In response to some of the exhibitors’ professed difficulties with the single room set-up, Gary Patureau, Executive Director of LASIE, emphasized the role of exhibitors as active participants in the conference as well as business partners. Patureau explained, “LASIE treats its business partners as part of the fabric of the Louisiana workers’ compensation system with the same common goal of trying to create the most cost effective and efficient system.  Most desire to provide their clients with best practice services and being a part of the whole conference gives them the opportunity to market how their services fit into the next steps of creating the best workers’ compensation system possible in Louisiana.” He also noted that continuing education (CE) credit can be awarded to exhibitors because they are in the same room as the speakers; plus attendees can see the booths at all times which, according to Patureau, generates additional exposure.

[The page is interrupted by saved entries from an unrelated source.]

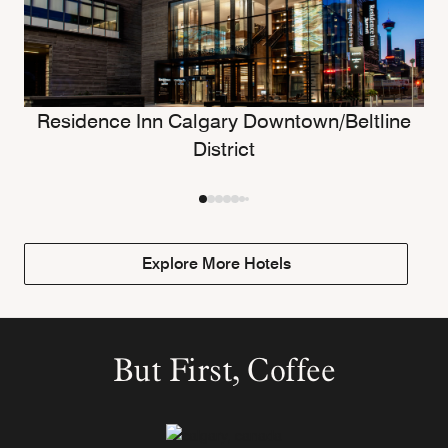
Residence Inn Calgary Downtown/Beltline
District
Explore More Hotels
But First, Coffee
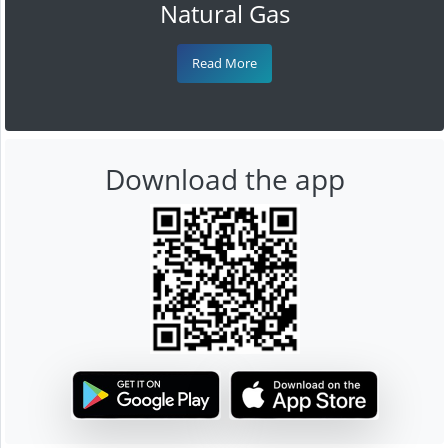
Natural Gas
Read More
Download the app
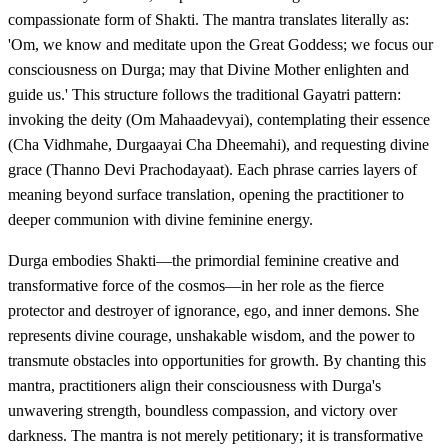
compassionate form of Shakti. The mantra translates literally as:
'Om, we know and meditate upon the Great Goddess; we focus our
consciousness on Durga; may that Divine Mother enlighten and
guide us.' This structure follows the traditional Gayatri pattern:
invoking the deity (Om Mahaadevyai), contemplating their essence
(Cha Vidhmahe, Durgaayai Cha Dheemahi), and requesting divine
grace (Thanno Devi Prachodayaat). Each phrase carries layers of
meaning beyond surface translation, opening the practitioner to
deeper communion with divine feminine energy.
Durga embodies Shakti—the primordial feminine creative and
transformative force of the cosmos—in her role as the fierce
protector and destroyer of ignorance, ego, and inner demons. She
represents divine courage, unshakable wisdom, and the power to
transmute obstacles into opportunities for growth. By chanting this
mantra, practitioners align their consciousness with Durga's
unwavering strength, boundless compassion, and victory over
darkness. The mantra is not merely petitionary; it is transformative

Despite the lack of a separate exhibition hall, Kocke emphasized his satisfaction with the 2014 venue; he explained: “I do like this venue better than the one in Lake Charles. Overall, I thought the whole thing was well-planned.”

The effective planning was complemented by the addition of a conference app, which many attendees utilized. On the exhibitor side, the app was even more useful, as the multi-tasking reps were able to ensure that they could keep up with the conference schedule on the go.

Elizabeth Lowry, Area Manager at CorVel Corporation, was especially pleased with LASIE’s new smartphone app: “It was great to have information accessible in one place – on my phone – about events, the agenda, and contact information for other attendees.”

Rhonda Coffee, also exhibiting with CorVel, agreed with Lowry and continued, “It also really helped to have the PowerPoint slides on the app, putting the information at my fingertips and allowing me to follow along with ease for better understanding of the material.”

Stephen Brooks, a partner with Pugh Accardo and exhibitor for the same, also thought the event was well-orchestrated and said that he enjoyed the accommodations and conveniences like the app. Overall though, like many exhibitors, networking was his main draw. “My favorite part of the conference was listening to, interacting with, and later dining with guest speakers and other vendors,” he said. “It was a chance for everyone to reunite, talk shop and then let our hair down in the evening.”

Now that the Whistle Stop Tour has reached its destination, exhibitors are left to look forward to next year’s conference. Brooks in particular was enthusiastic proclaiming, “My least favorite part of the conference was having to leave! Can’t wait for the next conference, so just let me know where and when!”